Now that Thanksgiving is over, some people can’t wait to get their holiday decorations out and put up around the house.
While it might sound silly to say you can get hurt decorating, imagine how the 200 people who get hurt every day while decorating feel when they have to explain their injury. Because that’s how often it happens this time of year.
Many of those injuries can involve ladders.
“There are more falls putting up and taking down Christmas decorations each year than there should be,” said Dana Baiocco, the U.S. Consumer Product Safety Commissioner.
Any time you need a ladder to help decorate, it’s no longer just a solo project.
“We see that with older citizens, they get up on the ladder, there’s nobody there, they lose their balance fall while trying to hang or take down decorations.”
At the same time, you want to make sure that kids and pets aren’t running around underneath the ladder either.
“Don’t do it by youself, you want to have someone who helps you climb, helps you get down,” said Baiocco.
Likewise, once you’re safely on the ladder, Christmas lights can pose their own problems too.
“If you take them out of storage and you look at them and they have frayed wires, or they have cracked bulbs, or cracked sockets, don’t use them,” said Baiocco.
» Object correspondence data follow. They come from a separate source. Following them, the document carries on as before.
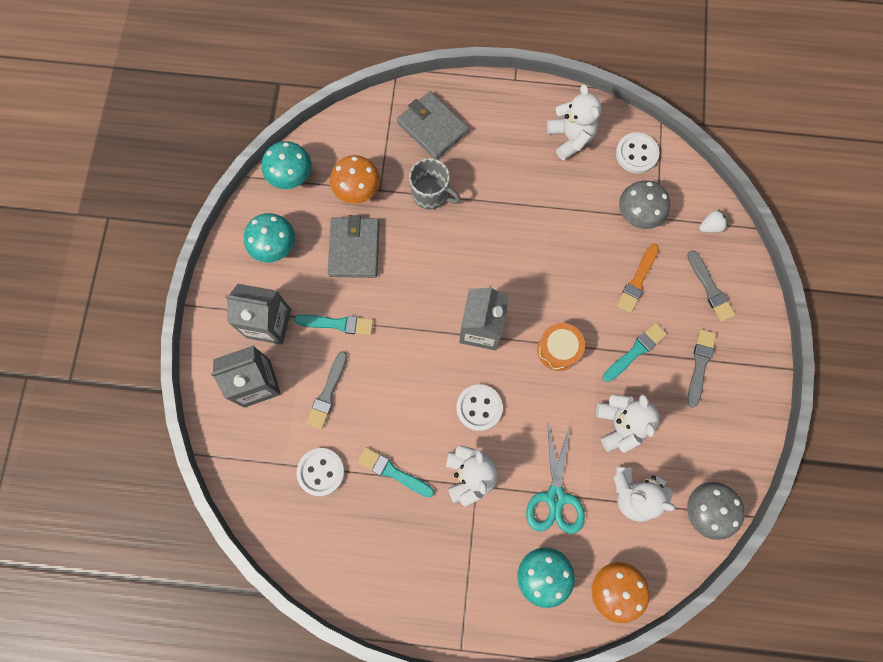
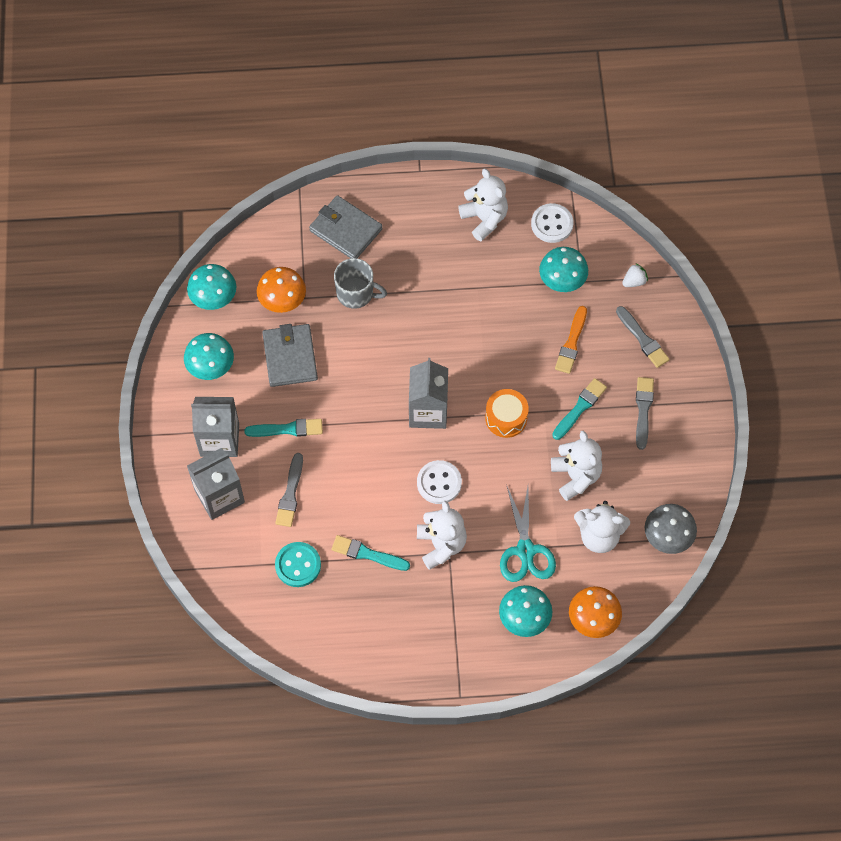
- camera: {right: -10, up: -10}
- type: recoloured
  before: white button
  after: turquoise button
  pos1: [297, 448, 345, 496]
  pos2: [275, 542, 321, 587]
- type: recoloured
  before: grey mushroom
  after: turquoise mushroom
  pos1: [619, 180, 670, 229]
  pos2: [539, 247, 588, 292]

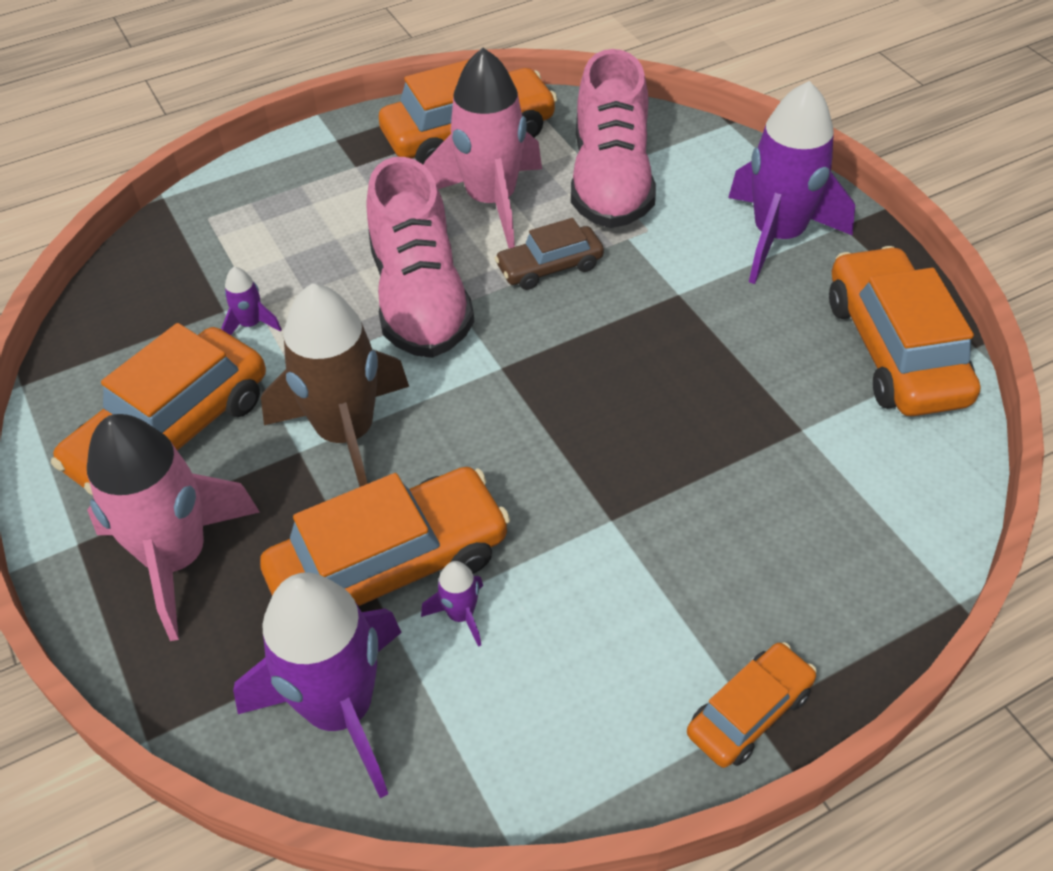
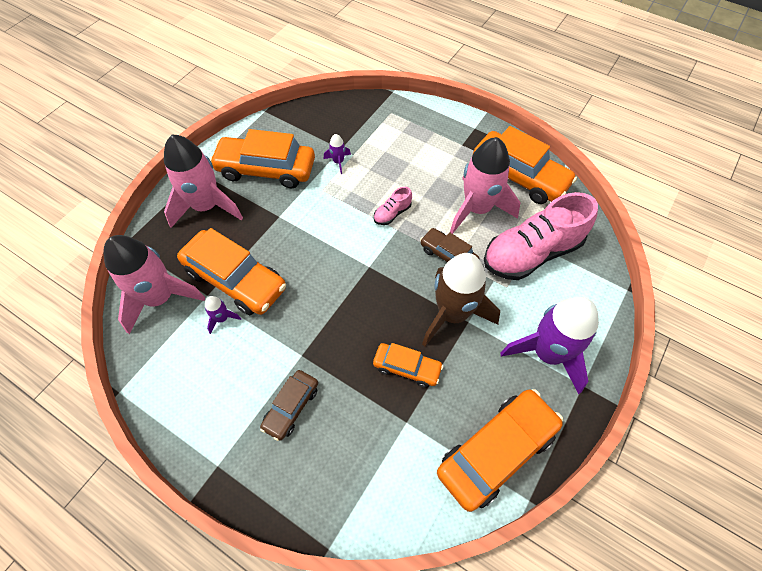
- camera: {right: 60, up: 10}
- type: added
  after: brown car
  pos2: [260, 370, 318, 441]
- type: moved
  before: brown rocket
  pos1: [261, 283, 409, 487]
  pos2: [422, 253, 500, 347]
- type: moved
  before: orange car
  pos1: [687, 642, 817, 768]
  pos2: [373, 343, 443, 388]
- type: recoloured
  before: purple rocket
  after: pink rocket
  pos1: [233, 572, 402, 798]
  pos2: [104, 235, 205, 334]
- type: resized
  before: pink shoe
  pos1: [367, 157, 474, 358]
  pos2: [374, 187, 412, 225]
  scale: 0.42

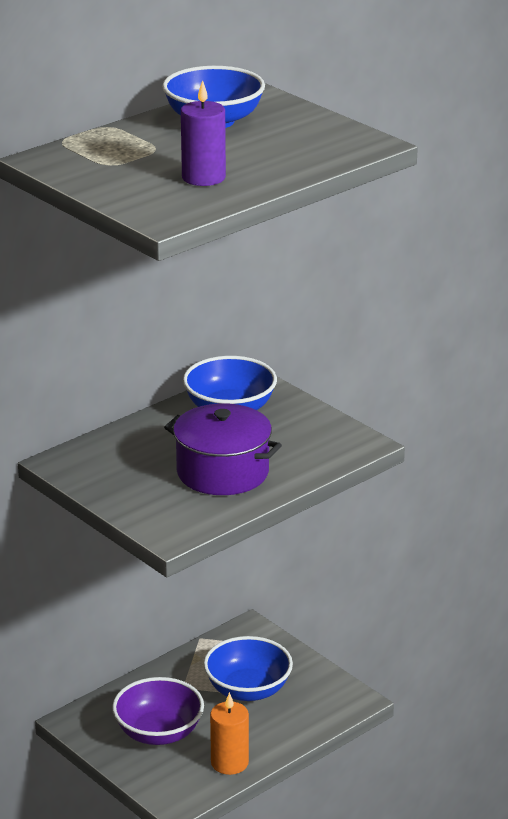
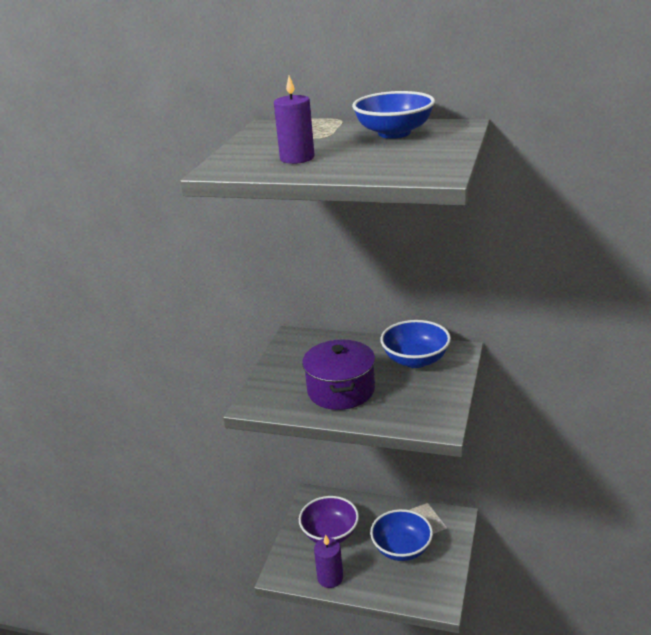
- camera: {right: 60, up: 0}
- type: recoloured
  before: orange candle
  after: purple candle
  pos1: [210, 692, 249, 775]
  pos2: [314, 535, 343, 588]

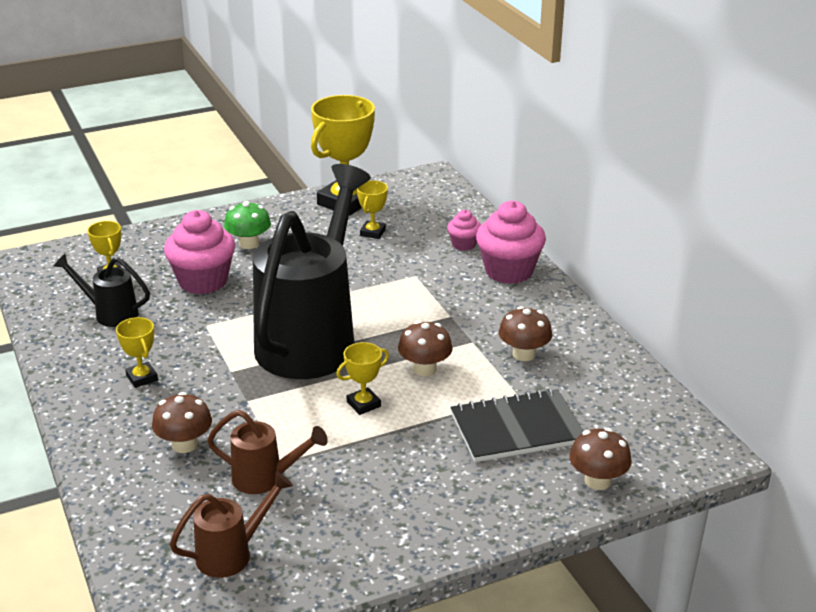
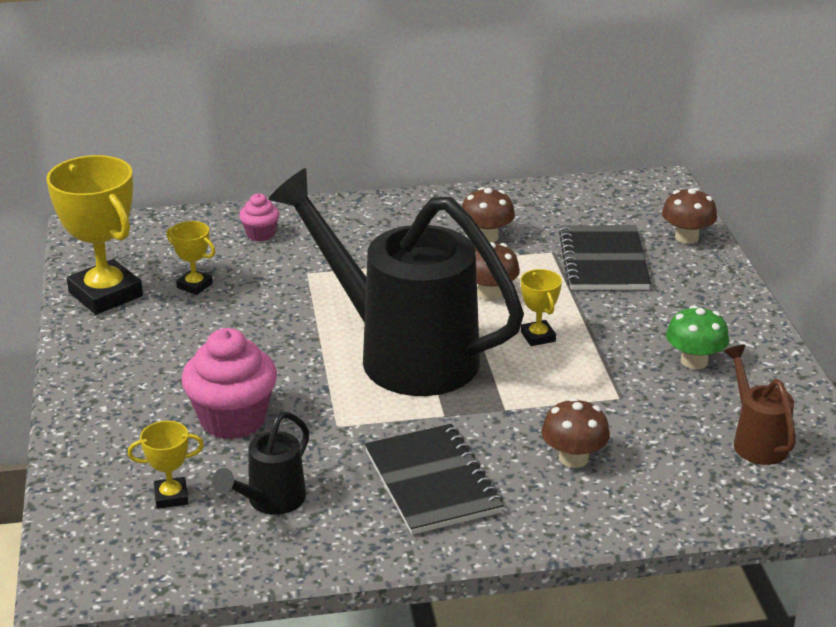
- camera: {right: -75, up: 0}
- type: removed
  before: brown watering can
  pos1: [207, 410, 328, 494]
- type: removed
  before: pink cupcake
  pos1: [476, 200, 546, 284]
- type: moved
  before: green mushroom
  pos1: [224, 201, 271, 249]
  pos2: [666, 305, 729, 369]
- type: replaced
  before: yellow trophy
  after: black notebook
  pos1: [116, 317, 158, 388]
  pos2: [365, 424, 504, 535]

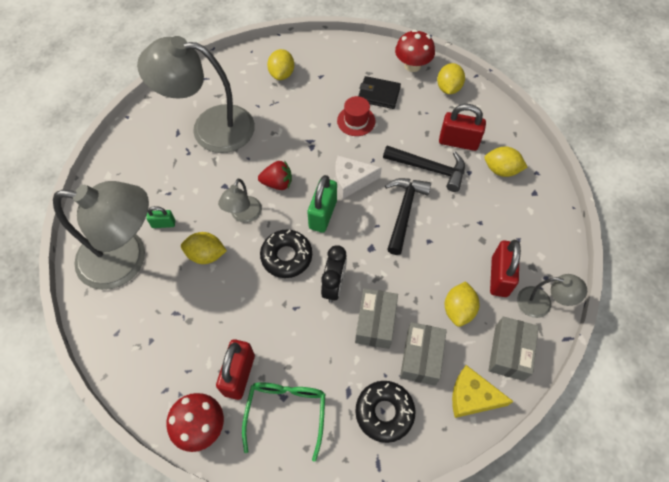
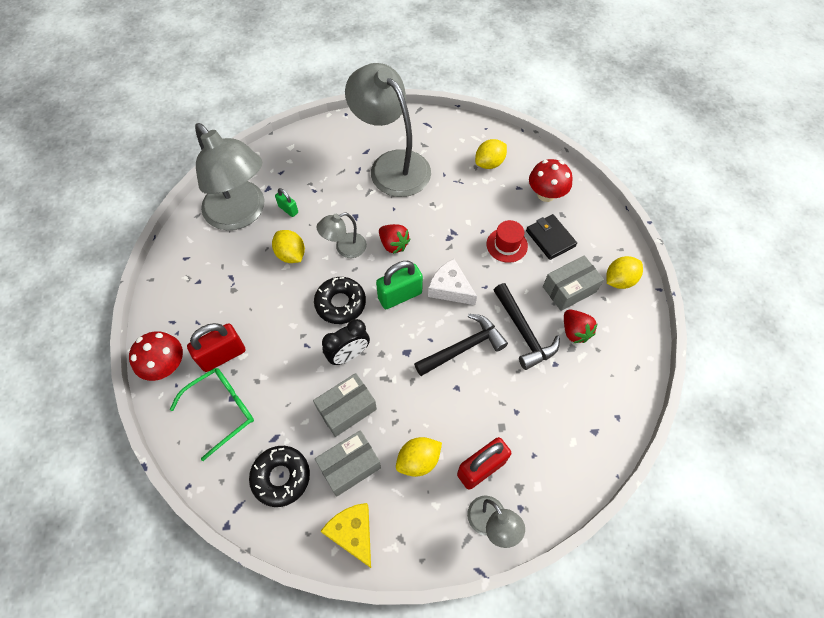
- camera: {right: 45, up: 0}
- type: removed
  before: yellow lemon
  pos1: [485, 147, 528, 177]
- type: moved
  before: red mushroom
  pos1: [395, 29, 435, 72]
  pos2: [529, 159, 573, 202]
- type: moved
  before: grey box
  pos1: [488, 317, 539, 381]
  pos2: [543, 255, 604, 311]
- type: replaced
  before: red padlock
  after: red strawberry
  pos1: [439, 104, 486, 151]
  pos2: [564, 310, 598, 343]

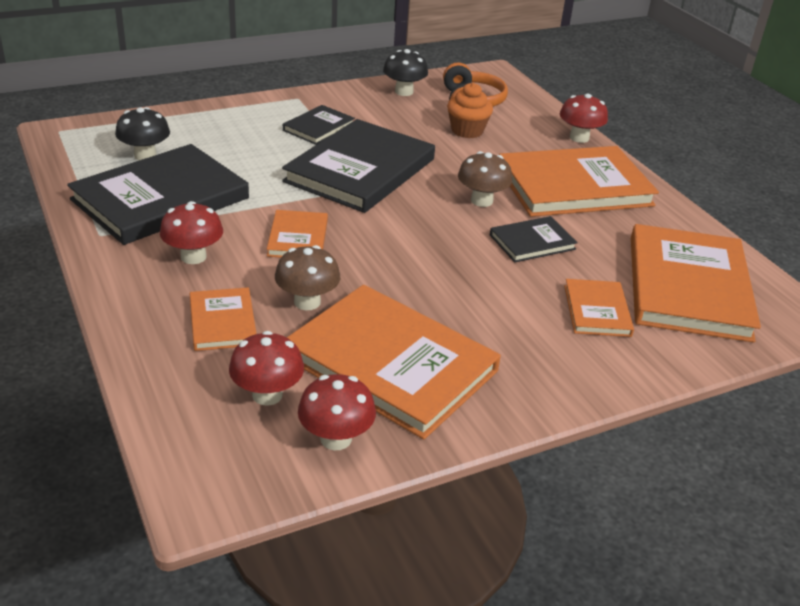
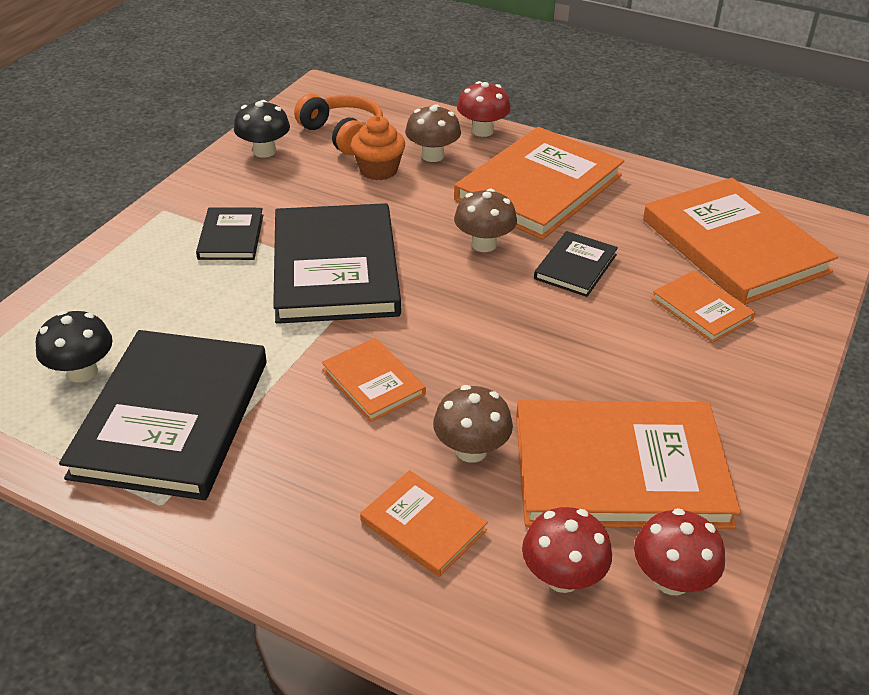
- camera: {right: -35, up: 5}
- type: removed
  before: red mushroom
  pos1: [160, 201, 223, 264]
- type: added
  after: brown mushroom
  pos2: [405, 104, 461, 162]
In addition, “don’t use a stapler, and when you store them, don’t put them away wet.”
Believe it or not, some people put candles on trees too, which is a big no-no.
But at the same time, you want to be careful about the windowsills too. If a candle slips and nudges a curtain or a breeze sends it into the flame, it doesn’t take long for disaster to strike.
“Too many times somebody walks away from a candle that’s by a curtain or a drape,” said Baiocco.
At a demonstration day last month, it took less than a minute for a curtain that had caught fire to swamp a whole living room wall in flames. On a dried out Christmas tree, a fire that started had the whole room in flames even faster.
“Candles are so important,” she stressed. “Make sure you don’t leave them unattended and put them in a safe place, away from flammable fabrics.”